• **WHAT TO PRODUCE**: Which lines in the records contain the word "slice"? Pick out each one and copy it.

• **MATERIALS PROVIDED**:
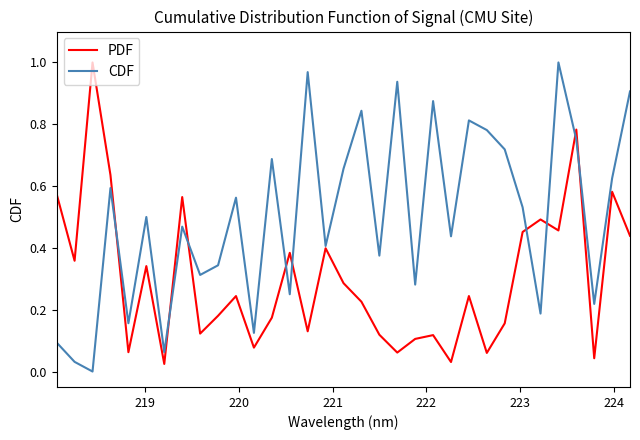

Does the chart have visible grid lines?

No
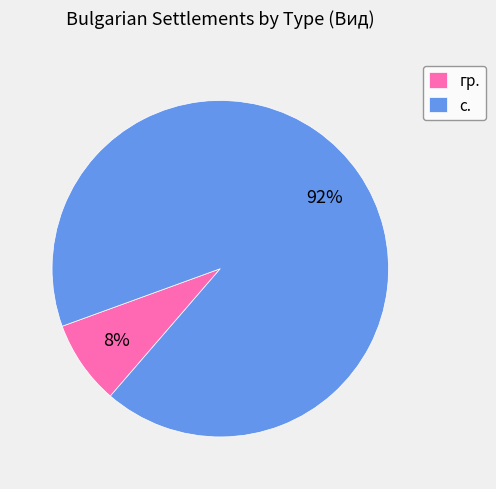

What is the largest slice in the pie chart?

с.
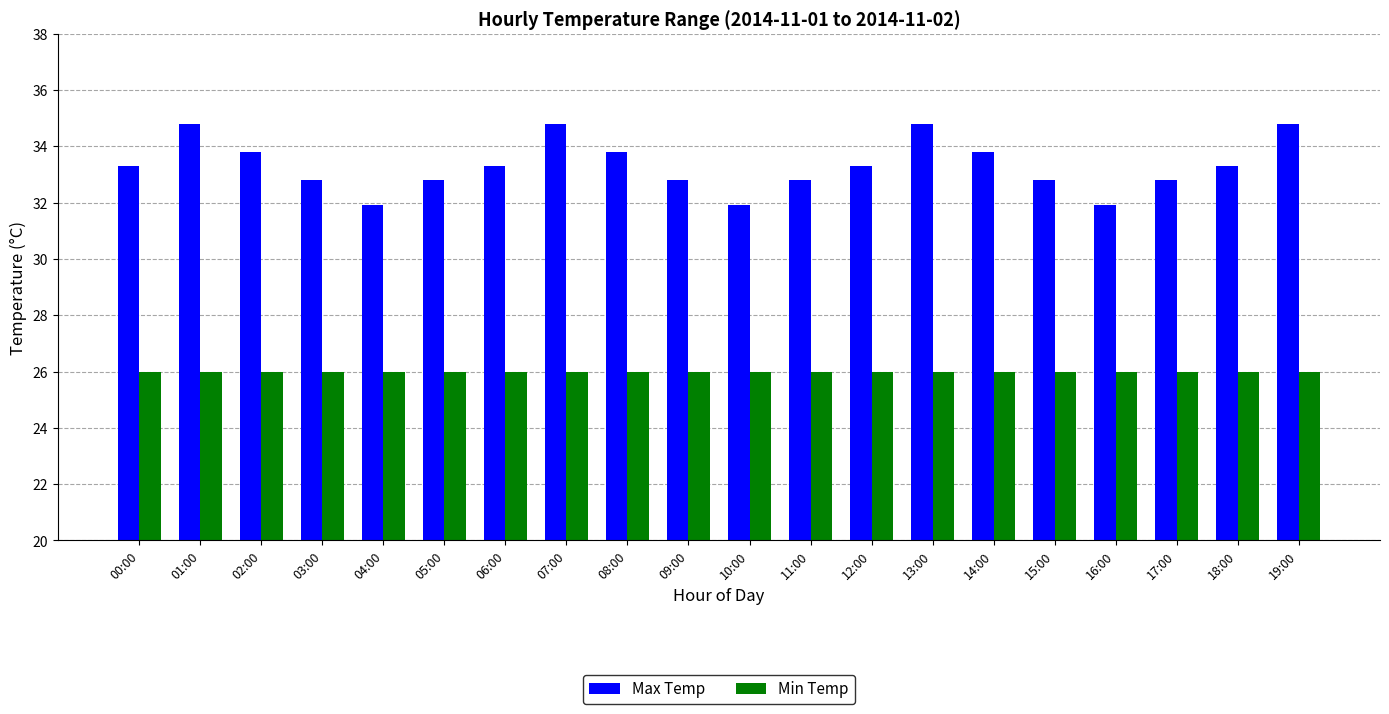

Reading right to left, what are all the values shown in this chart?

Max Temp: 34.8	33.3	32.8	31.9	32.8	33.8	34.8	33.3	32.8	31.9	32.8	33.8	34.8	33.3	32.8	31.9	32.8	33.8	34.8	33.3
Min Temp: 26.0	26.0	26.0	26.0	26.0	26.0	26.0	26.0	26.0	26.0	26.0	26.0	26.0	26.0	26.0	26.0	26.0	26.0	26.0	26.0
* * *
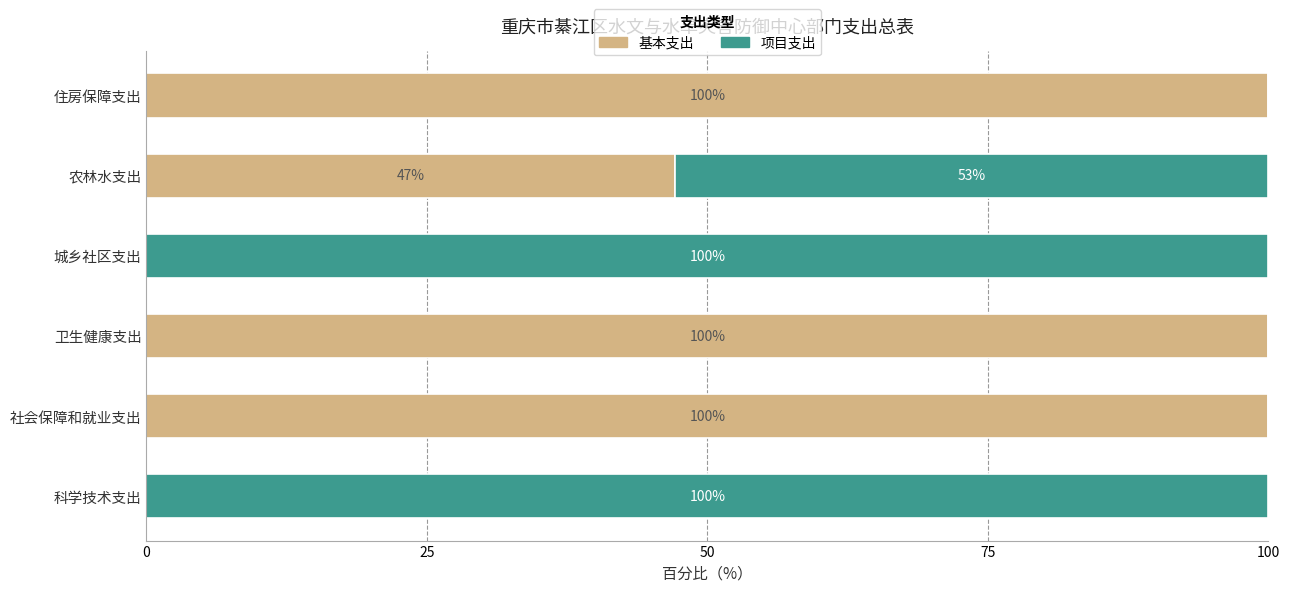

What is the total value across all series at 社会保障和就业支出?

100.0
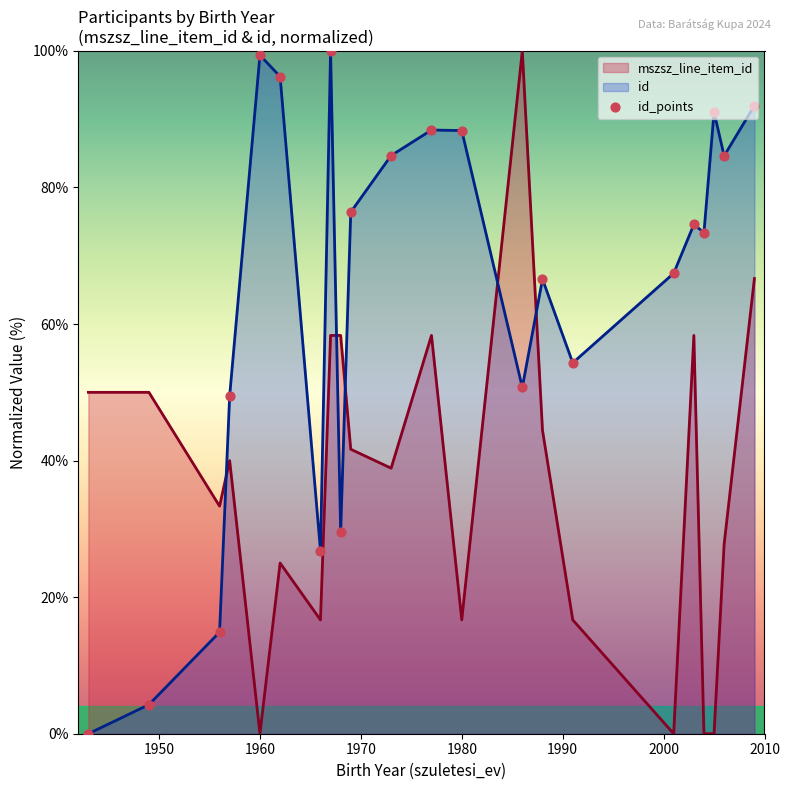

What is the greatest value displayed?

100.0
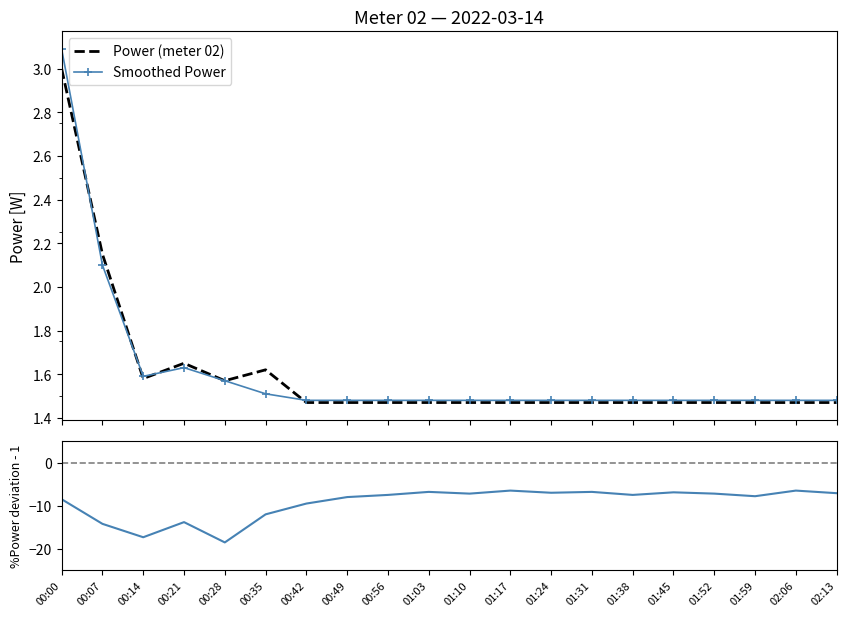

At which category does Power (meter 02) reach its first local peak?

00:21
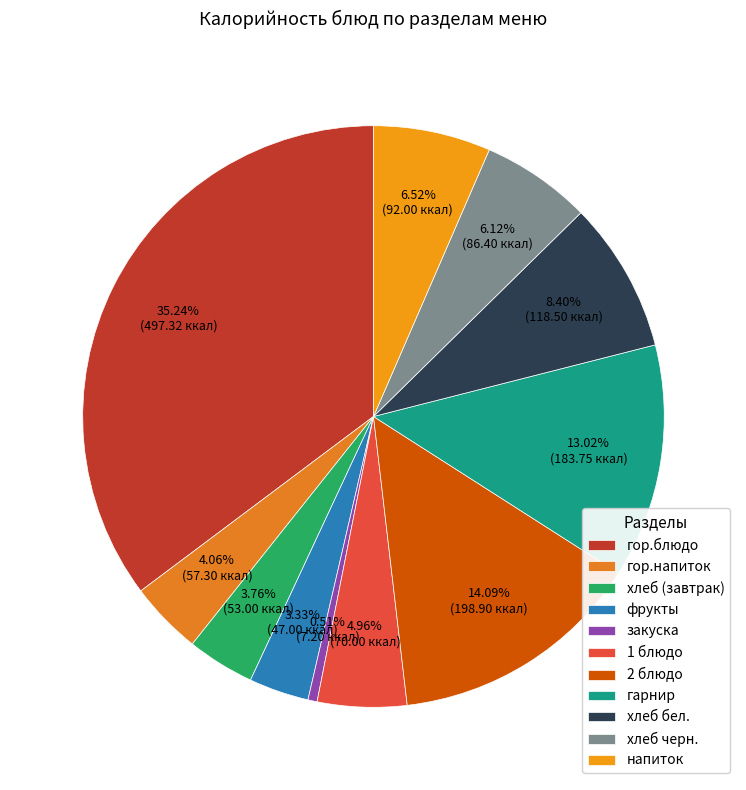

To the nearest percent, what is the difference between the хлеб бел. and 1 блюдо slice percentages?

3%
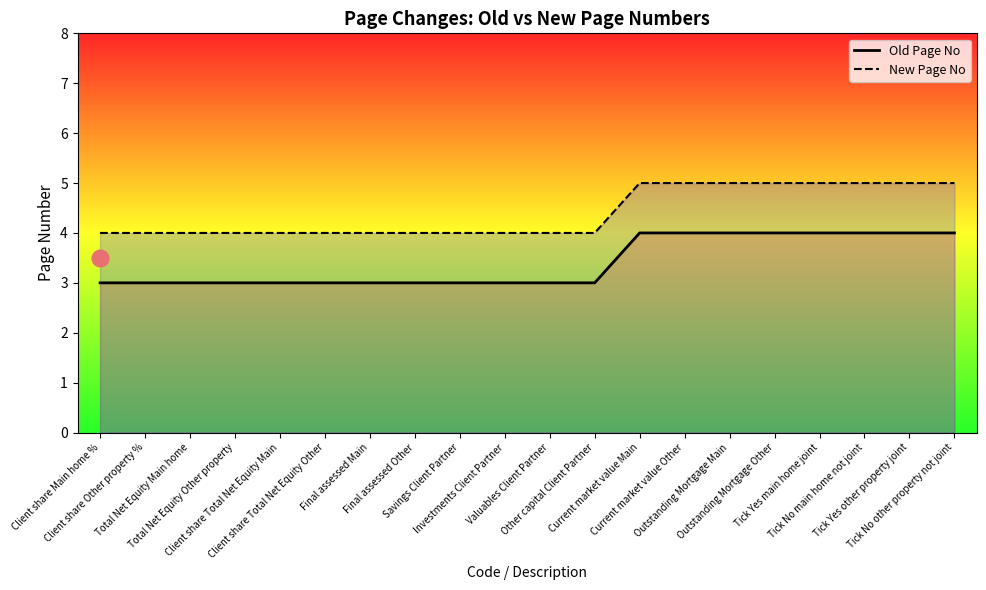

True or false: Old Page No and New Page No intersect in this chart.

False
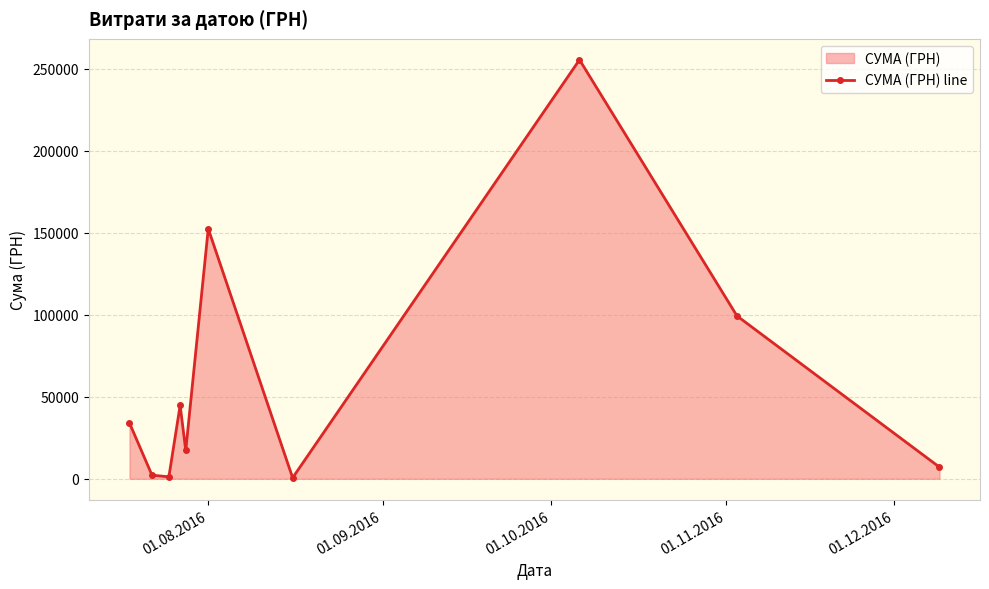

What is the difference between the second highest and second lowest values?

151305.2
...
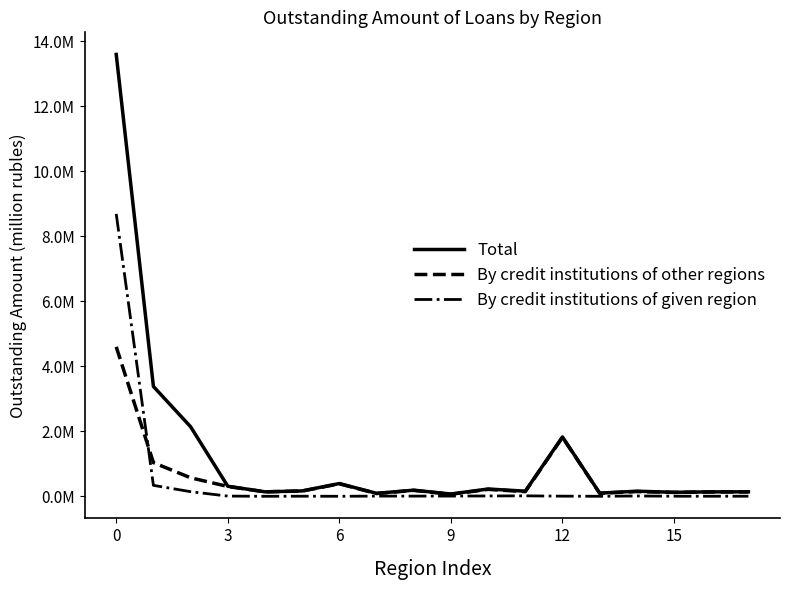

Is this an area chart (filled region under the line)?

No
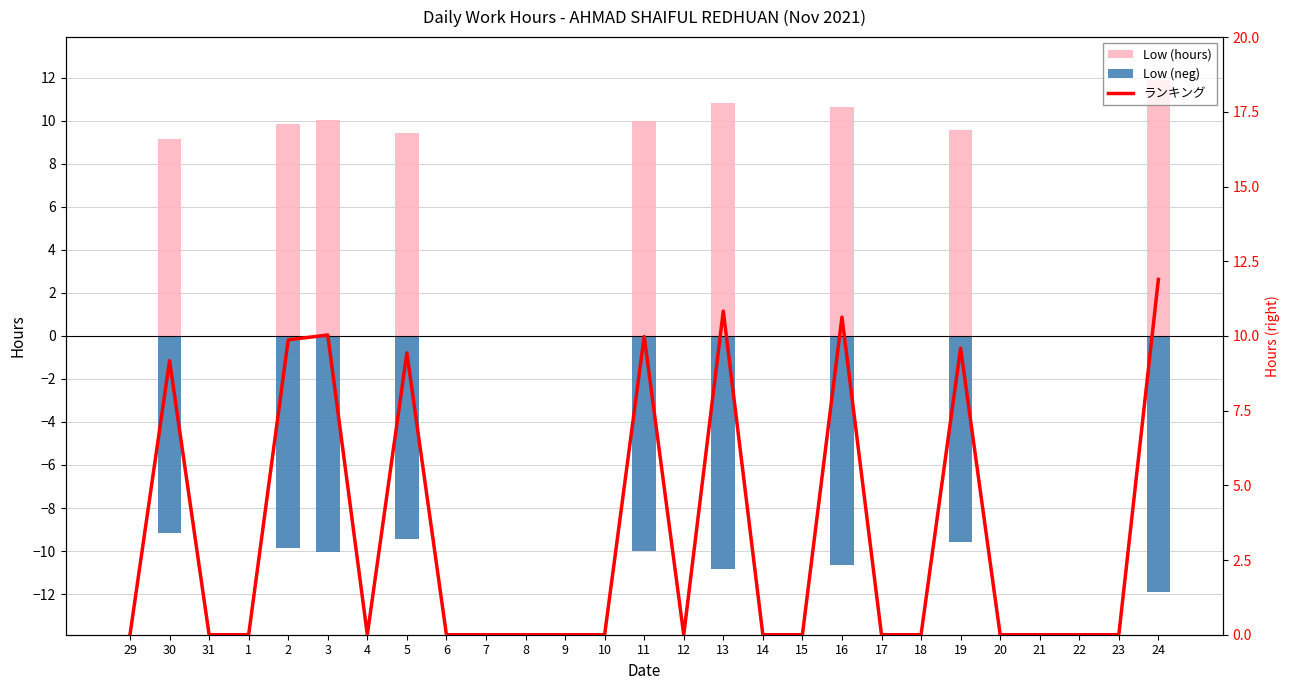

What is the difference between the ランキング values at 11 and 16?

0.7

• **COMPLETED TASK**:
What is the largest slice in the pie chart?
To the nearest percent, what is the difference between the хлеб бел. and 1 блюдо slice percentages?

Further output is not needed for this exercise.